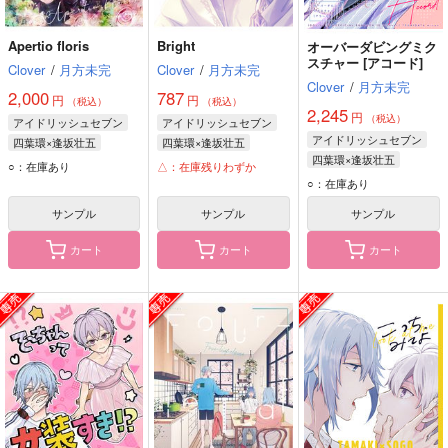
Apertio floris
Bright
オーバーダビングミク
スチャー [アコード]
Clover
/
月方未完
Clover
/
月方未完
Clover
/
月方未完
2,000
787
円
円
（税込）
（税込）
2,245
円
（税込）
アイドリッシュセブン
アイドリッシュセブン
アイドリッシュセブン
四葉環×逢坂壮五
四葉環×逢坂壮五
四葉環×逢坂壮五
四葉環
逢坂壮五
四葉環
逢坂壮五
○：在庫あり
△：在庫残りわずか
四葉環
逢坂壮五
七瀬陸
○：在庫あり
サンプル
サンプル
サンプル
カート
カート
カート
════════════════
## Written task
Return all the material exactly, skipping pictures.

## Result of this task
Apertio floris
Bright
オーバーダビングミク
スチャー [アコード]
Clover
/
月方未完
Clover
/
月方未完
Clover
/
月方未完
2,000
787
円
円
（税込）
（税込）
2,245
円
（税込）
アイドリッシュセブン
アイドリッシュセブン
アイドリッシュセブン
四葉環×逢坂壮五
四葉環×逢坂壮五
四葉環×逢坂壮五
四葉環
逢坂壮五
四葉環
逢坂壮五
○：在庫あり
△：在庫残りわずか
四葉環
逢坂壮五
七瀬陸
○：在庫あり
サンプル
サンプル
サンプル
カート
カート
カート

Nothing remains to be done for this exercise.